鄭嬤嬤腳步輕便的走到蕭揚歡身邊,“嘉清縣主奉旨來看望公主、郡王和縣主!”
蕭揚歡讓順娘繼續哄阿平入睡,讓蕭扶歡繼續聽谷秋說話,并讓她仔細想想接下來的這幾日該如何安排。這才出了內室,進了待客的東間。
徐凝慧站在燭火通明的東間,正細細打量東間的布置,想著雖然是寺廟中守孝誦經,但無一貴重之物,書架上的書籍都是與佛有關,倒是高幾旁的那副佛像,畫工細致,用色大膽,算得上佳品。
“姑姑瞧什么?”蕭揚歡站在她身后輕聲問道,“我這里,雖沒有承歡宮富麗,卻也清雅舒適。”
這便與徐凝慧坐下聽她說起京城沸議之事,“我冷眼瞧著,這事兒明明不算大,怎么鬧得越發不可開交了。領了口諭便匆匆而來,一路行來,不僅沒有盤查,甚至連問都沒有問一聲,將士疏于防護倒是真的。”
蕭揚歡喝了一口蜜水,“此事既然已經呈報給了皇叔,我就不操那個心了!”
徐凝慧頷首,又問了諸多生活上的事情,蕭揚歡一一作答,見天色不早,這才告退。
才出院子,入目便是月色明亮,一抬頭之間黑夜中明月當空,眾星環繞,清輝柔和的落在清凈寺內。
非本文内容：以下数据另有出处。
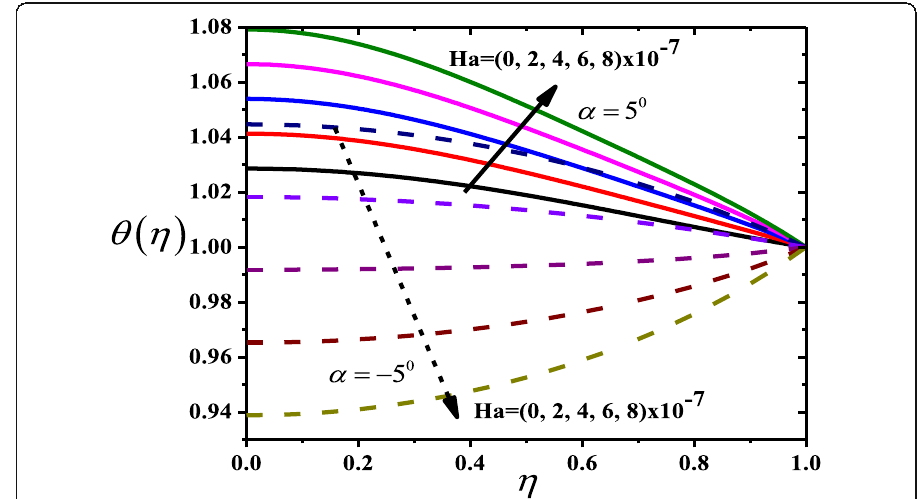
Fig. 5 Temperature vs. Ha in shrinking divergent and stretching convergent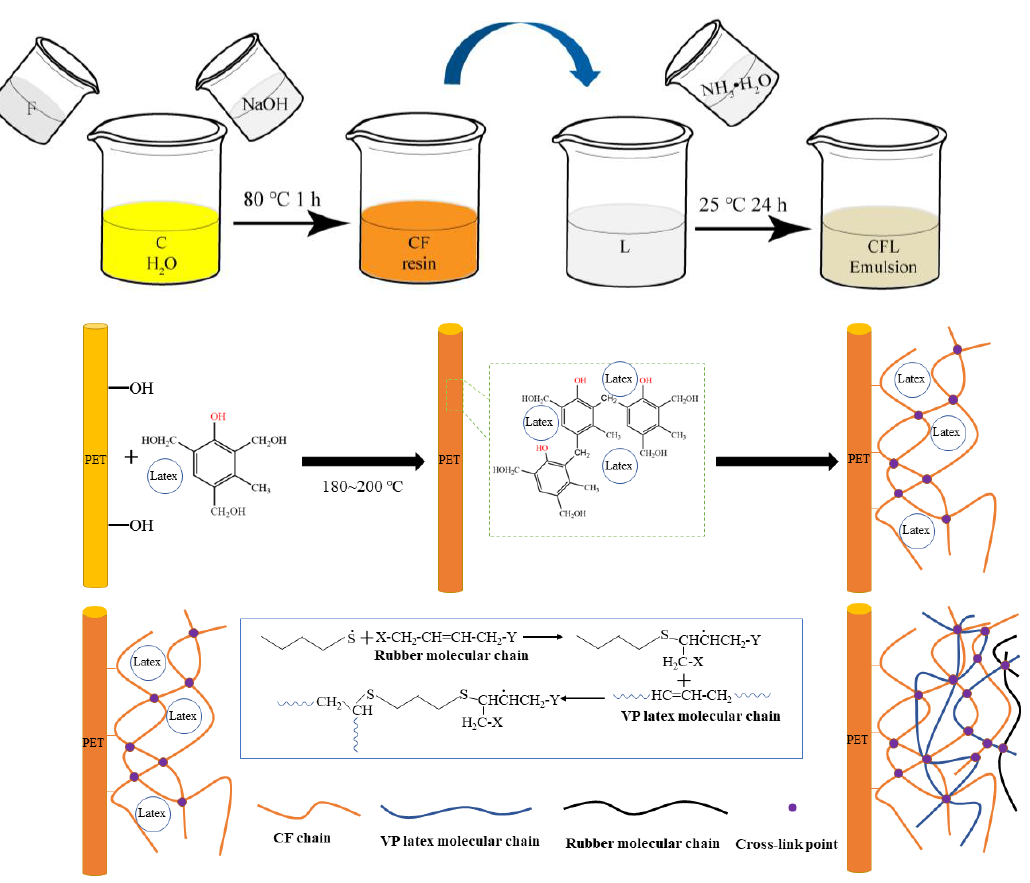
Figure 2. The preparation process of different CFL emulsions and the fiber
“夫人在瞧什么?”一道清冷的聲音在不遠處響起,徐凝慧定睛一看,卻是一身玄色長袍的寧冬榮。
寧冬榮從樹下走出,籠罩在銀色月華之中,他含笑往徐凝慧看去。方才見她走出琉璃院不遠處,卻停下腳步抬頭看了天色,面色有幾分歡喜,這是她鮮少有的笑顏。
他和徐凝慧成婚近一年,她將吉安侯府上下打理的妥帖,對幼弟照顧細致,教導有方,寧冬弈對她也十分敬愛。只是每每單獨相處之時,二人之間雖有親近,徐凝慧鮮少有笑容,對他亦是十分客氣周到,奉若賓客。
雖然夫妻間也有相敬如賓,但見同僚間提及妻室的親近之意,他才覺得他們是少了一些夫婦間的親昵。
徐凝慧低頭抬首間,面色恢復平淡道,“今日月色甚好,倒叫妾看癡了,侯爺見笑!”
踟躕間猶豫著該不該再上前的寧冬榮,聞此話徹底停在遠處,“下人已經將屋舍布置好,夫人隨我回院吧!”
徐凝慧并無不從,緩步跟在寧冬榮身后,無論寧冬榮走快還是走慢,她總是落后一兩步之間的距離。二人之間親近又疏遠。
因在寺中,規矩不少,夫婦二人在正房里不咸不淡的說了一會兒話,便分房而睡。徐凝慧向寧冬榮告了退,便要離開。
卻被寧冬榮攔在屋中,甚至喝退了下人。
“侯爺有話不妨直說,妾從無不從之意!”徐凝慧淡聲道,“這樣大的舉動,鬧的下人們盡知,傳言出去,于侯爺名聲有礙!”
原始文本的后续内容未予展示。